User profile data can also be replicated to an external directory -- most often an LDAP directory or Microsoft Windows Active Directory. The mapping of multiple login IDs and encrypted security questions to an external directory's schema is completely configurable.
User objects that are not intended to be managed by Identity Manager can be excluded from the auto-discovery process. This is useful to exclude administrator IDs, machine IDs, service accounts, test users and user profiles for out-of-scope human users. Several methods are available to exclude such users:
- By identifying them individually:
Identity Manager administrators can add users IDs to a table which enumerates users who, should they appear on target systems, should not be included in Identity Manager.
- Using exclude and include files:
Identity Manager administrators can create files in the Identity Manager staging directory which either specify lists of users to include or exclude.
These files are treated as filters when processing lists of users extracted from each target system.
- Using group memberships and organizational units:
Identity Manager can be configured to integrate with target systems such as LDAP, Active Directory or NetWare/NDS/eDirectory in a manner that specifies OUs or groups to include. This allows Identity Manager to be used to manage users in one part of a directory and not another.
- Using scripts:
Identity Manager administrators can write short scripts to post-process lists of users extracted from target systems, for example to exclude users based on string pattern matching (regular expressions).
Detecting Unauthorized Changes on Target Systems
Identity Manager can detect all administrative changes made on target systems as a normal part of the nightly auto-discovery process. This includes new users, terminated users, attribute changes and group membership changes.
Normally such changes are simply loaded into the Identity Manager identity cache, so that the various Identity Manager processes can act on correct current state data.
Such changes can also be fed into alarm systems (such as e-mail or SMS), can be reported on and can be fed as input to the auto-provisioning component of Identity Manager.
The auto-provisioning module (ID-Track) applies business logic to decide what to do about detected changes -- (disable unauthorized new accounts, revoke group membership changes and so on).
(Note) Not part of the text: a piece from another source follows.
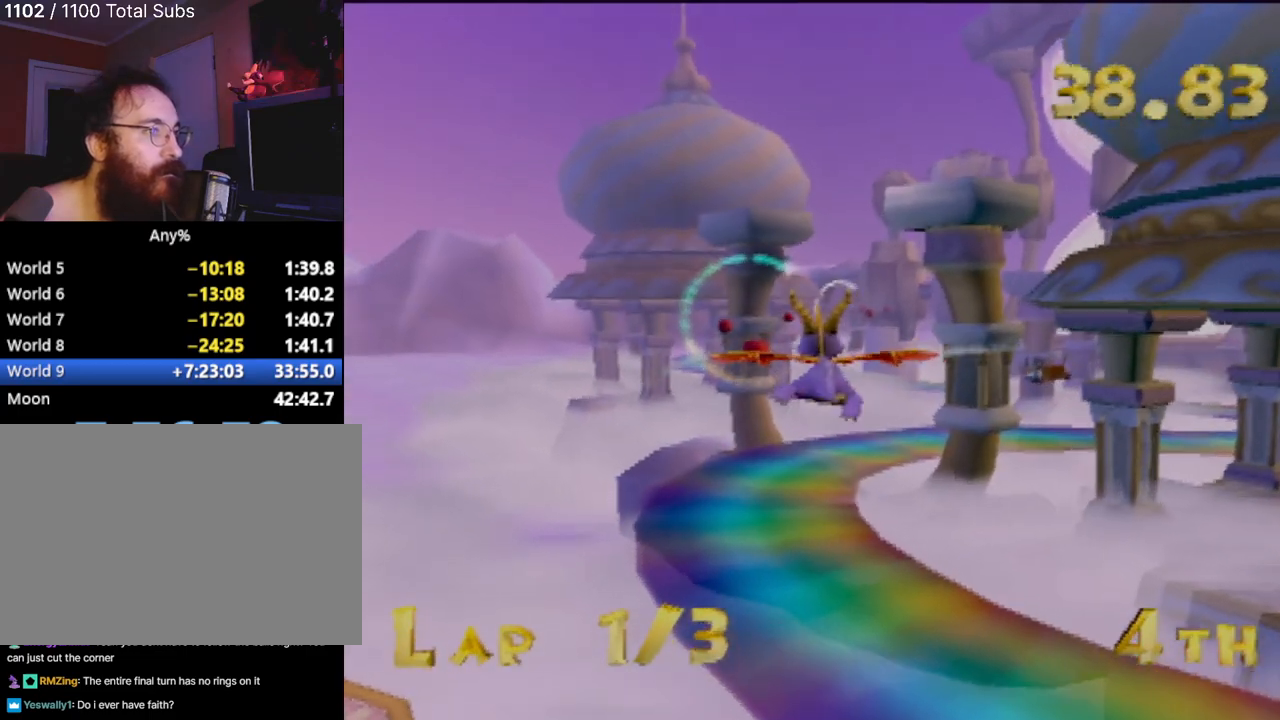
{"buttons": [], "left_stick": "center", "events": [[133, "left_stick", "up-right"], [250, "left_stick", "center"]]}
Changes are submitted to the workflow engine, where they may be automatically approved or require human authorization before being executed.
Automated removal of detected changes is not normally recommended, however, as it is difficult to predict a-priori what kinds of changes might be legitimately required by systems administrators. It is normally safer to report on changes than to blindly revoke them. Human beings can then decide whether to retain or back out changes made outside of Identity Manager.